Early shots do not cause celiac disease
Celiac disease, an autoimmune disorder causing an inflammatory reaction in the gut to wheat protein (gluten) generally affects around 0.5-2% of the population. In Sweden, between 1984 and 1996, there was a four-fold increase in cases, and the rates then fell as quickly as they rose. But why? The suspicion fell on vaccines, perhaps linked with their impact on the immune system, so a team of Swedish researchers looked at medical records to unpack whether there really was a cause and effect between changes in the vaccination patterns and the spike in disease.

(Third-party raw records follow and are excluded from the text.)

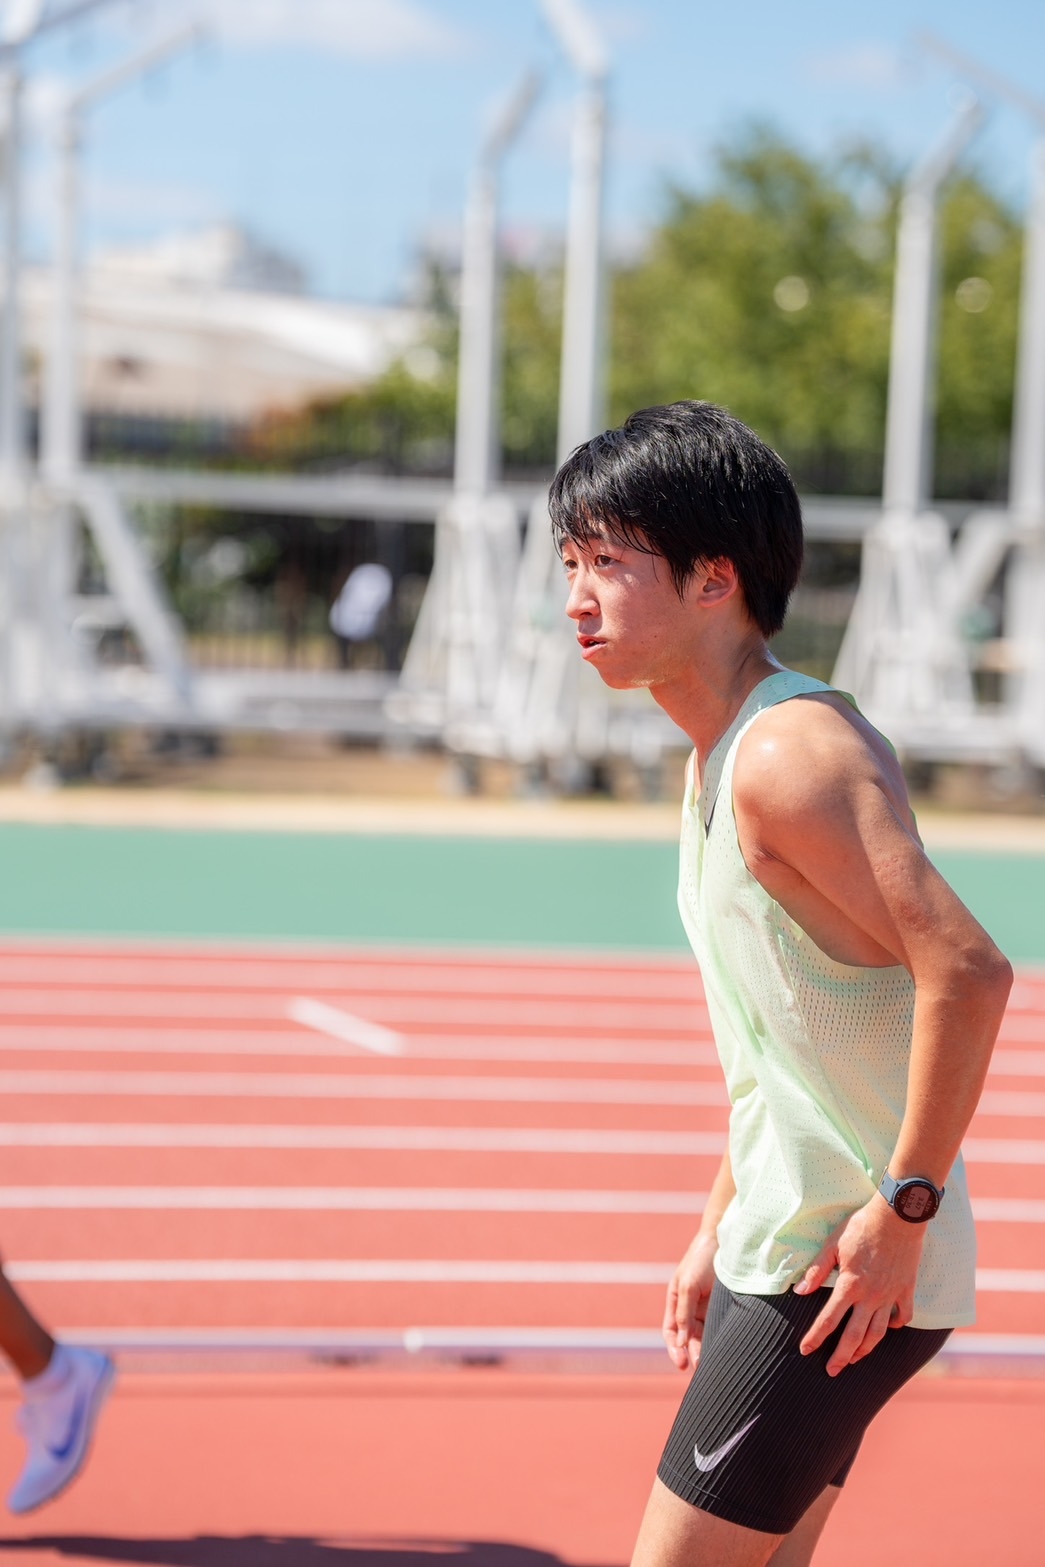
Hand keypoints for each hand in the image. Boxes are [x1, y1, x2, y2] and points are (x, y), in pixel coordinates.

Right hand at [663, 1231, 717, 1371]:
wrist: (727, 1240)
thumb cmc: (702, 1259)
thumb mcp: (689, 1285)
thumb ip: (684, 1313)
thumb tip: (680, 1342)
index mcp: (676, 1299)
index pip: (671, 1331)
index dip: (674, 1349)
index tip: (682, 1364)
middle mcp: (690, 1306)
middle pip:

The researchers, from Umeå University and the National Swedish Childhood Celiac Disease Register, looked at child health clinic records and questionnaires, and cross-referenced the results with different vaccinations, including diphtheria and tetanus, whooping cough, polio, Haemophilus influenza type b (Hib), MMR, and BCG (tuberculosis). They found that celiac disease rates declined with the introduction of the whooping cough vaccine, but this was coincidental, as there was no actual association between celiac disease and whooping cough, MMR or Hib vaccines. As an aside, the team did find a possible protective effect with BCG vaccination, but this will need further studies. The study was published online in Pediatrics.
"This was a nice study, a very careful study," Joseph A. Murray of the Mayo Clinic, who was not involved in the research, said to Reuters Health. "It goes a long way toward showing that vaccinations do not explain the celiac epidemic in Sweden."
In conclusion, the researchers found no links between the early vaccination program in infants and any increased risk of celiac disease, and changes in the vaccination program did not explain the temporary rise in cases of gluten sensitivity, which may actually come down to the past Swedish tendency to use wheat-based follow-on formulas in young children. So, it's back to the drawing board for the celiac disease researchers, and as Anna Myléus, Umeå University, said to Reuters Health, understanding what actually did cause the spike could help in celiac disease prevention.